In this manuscript, a method that utilizes classical image techniques to assess particle aggregation and segregation, with the primary goal of validating particle size distribution determined by conventional methods, is presented. This approach can represent a supplementary tool in quality control systems for powder production processes in industries such as manufacturing and pharmaceuticals. The methodology involves the acquisition of high-resolution images, followed by their fractal and textural analysis. Fractal analysis plays a crucial role by quantitatively measuring the complexity and self-similarity of particle structures. This approach allows for the numerical evaluation of aggregation and segregation phenomena, providing valuable insights into the underlying mechanisms at play. Textural analysis contributes to the characterization of patterns and spatial correlations observed in particle images. The examination of textural features offers an additional understanding of particle arrangement and organization. Consequently, it aids in validating the accuracy of particle size distribution measurements. To this end, by incorporating fractal and structural analysis, a methodology that enhances the reliability and accuracy of particle size distribution validation is obtained. It enables the identification of irregularities, anomalies, and subtle variations in particle arrangements that might not be detected by traditional measurement techniques alone.

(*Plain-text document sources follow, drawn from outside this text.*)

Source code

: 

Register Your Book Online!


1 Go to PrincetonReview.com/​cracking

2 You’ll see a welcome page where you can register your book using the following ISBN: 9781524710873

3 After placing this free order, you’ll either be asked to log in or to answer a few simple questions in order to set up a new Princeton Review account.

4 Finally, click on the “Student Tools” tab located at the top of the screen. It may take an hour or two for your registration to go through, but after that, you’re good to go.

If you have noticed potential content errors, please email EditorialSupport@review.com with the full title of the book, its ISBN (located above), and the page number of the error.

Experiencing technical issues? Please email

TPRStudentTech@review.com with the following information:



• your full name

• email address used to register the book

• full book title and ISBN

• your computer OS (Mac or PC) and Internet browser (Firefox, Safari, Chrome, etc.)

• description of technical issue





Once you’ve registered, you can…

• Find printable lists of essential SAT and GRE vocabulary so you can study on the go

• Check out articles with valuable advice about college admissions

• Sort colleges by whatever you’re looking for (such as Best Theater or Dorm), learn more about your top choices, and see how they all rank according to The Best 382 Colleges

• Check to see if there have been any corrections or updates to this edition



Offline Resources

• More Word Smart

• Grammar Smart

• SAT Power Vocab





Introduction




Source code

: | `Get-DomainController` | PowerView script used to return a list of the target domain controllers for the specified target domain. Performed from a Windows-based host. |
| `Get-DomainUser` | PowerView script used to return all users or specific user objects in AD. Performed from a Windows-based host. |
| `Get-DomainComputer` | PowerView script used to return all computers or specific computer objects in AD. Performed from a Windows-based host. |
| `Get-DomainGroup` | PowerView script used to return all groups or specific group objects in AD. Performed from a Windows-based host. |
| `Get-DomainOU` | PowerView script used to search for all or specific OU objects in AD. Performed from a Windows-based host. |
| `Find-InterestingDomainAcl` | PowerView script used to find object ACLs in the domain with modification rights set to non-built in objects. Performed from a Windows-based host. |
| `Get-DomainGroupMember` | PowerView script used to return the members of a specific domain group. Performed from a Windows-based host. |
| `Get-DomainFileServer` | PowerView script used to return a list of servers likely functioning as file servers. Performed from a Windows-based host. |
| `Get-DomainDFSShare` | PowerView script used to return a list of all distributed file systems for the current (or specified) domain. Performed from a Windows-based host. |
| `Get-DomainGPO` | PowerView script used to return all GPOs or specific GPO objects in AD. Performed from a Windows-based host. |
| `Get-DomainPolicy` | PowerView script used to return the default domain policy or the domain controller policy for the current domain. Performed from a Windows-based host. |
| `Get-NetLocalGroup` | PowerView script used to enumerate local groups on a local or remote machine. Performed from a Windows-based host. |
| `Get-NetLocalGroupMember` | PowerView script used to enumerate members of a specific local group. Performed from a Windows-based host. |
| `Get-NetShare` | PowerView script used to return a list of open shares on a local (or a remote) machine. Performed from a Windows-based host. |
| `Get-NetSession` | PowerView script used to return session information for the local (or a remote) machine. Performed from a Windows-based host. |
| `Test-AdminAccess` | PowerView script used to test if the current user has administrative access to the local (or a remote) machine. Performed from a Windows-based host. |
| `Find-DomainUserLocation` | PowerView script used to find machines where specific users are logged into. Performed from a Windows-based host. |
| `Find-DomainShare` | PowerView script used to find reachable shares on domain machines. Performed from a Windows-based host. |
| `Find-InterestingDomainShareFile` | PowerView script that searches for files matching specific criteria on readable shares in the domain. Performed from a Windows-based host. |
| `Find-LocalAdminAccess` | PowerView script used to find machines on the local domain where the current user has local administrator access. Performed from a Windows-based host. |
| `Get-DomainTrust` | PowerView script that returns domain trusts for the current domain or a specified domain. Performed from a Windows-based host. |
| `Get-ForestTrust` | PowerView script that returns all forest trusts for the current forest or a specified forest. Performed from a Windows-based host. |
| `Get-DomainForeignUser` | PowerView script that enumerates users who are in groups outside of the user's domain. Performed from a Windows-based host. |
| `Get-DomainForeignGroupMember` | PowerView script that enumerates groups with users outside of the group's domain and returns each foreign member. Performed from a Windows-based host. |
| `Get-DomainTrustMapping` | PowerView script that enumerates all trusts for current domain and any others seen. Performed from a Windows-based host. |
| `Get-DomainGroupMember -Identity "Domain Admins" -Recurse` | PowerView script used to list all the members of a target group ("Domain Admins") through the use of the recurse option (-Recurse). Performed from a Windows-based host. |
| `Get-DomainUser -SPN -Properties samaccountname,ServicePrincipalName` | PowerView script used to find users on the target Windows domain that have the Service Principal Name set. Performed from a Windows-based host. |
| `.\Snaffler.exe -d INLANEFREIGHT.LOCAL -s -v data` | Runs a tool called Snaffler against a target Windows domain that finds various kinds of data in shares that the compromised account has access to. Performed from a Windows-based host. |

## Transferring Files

在本手稿中,提出了一种利用经典图像技术评估颗粒聚集和分离的方法,其主要目的是验证传统方法确定的粒度分布。这种方法可以成为制造和制药等行业粉末生产过程质量控制系统中的一种补充工具。该方法包括获取高分辨率图像,然后对其进行分形和纹理分析。分形分析通过定量测量颗粒结构的复杂性和自相似性发挥着关键作用。这种方法允许对聚集和分离现象进行数值评估,为所涉及的潜在机制提供有价值的见解。纹理分析有助于表征颗粒图像中观察到的图案和空间相关性。对纹理特征的检查提供了对颗粒排列和组织的额外理解。因此,它有助于验证粒度分布测量的准确性。为此,通过结合分形和结构分析,获得了一种提高粒度分布验证可靠性和准确性的方法。它能够识别颗粒排列中可能仅靠传统测量技术无法检测到的不规则性、异常和细微变化。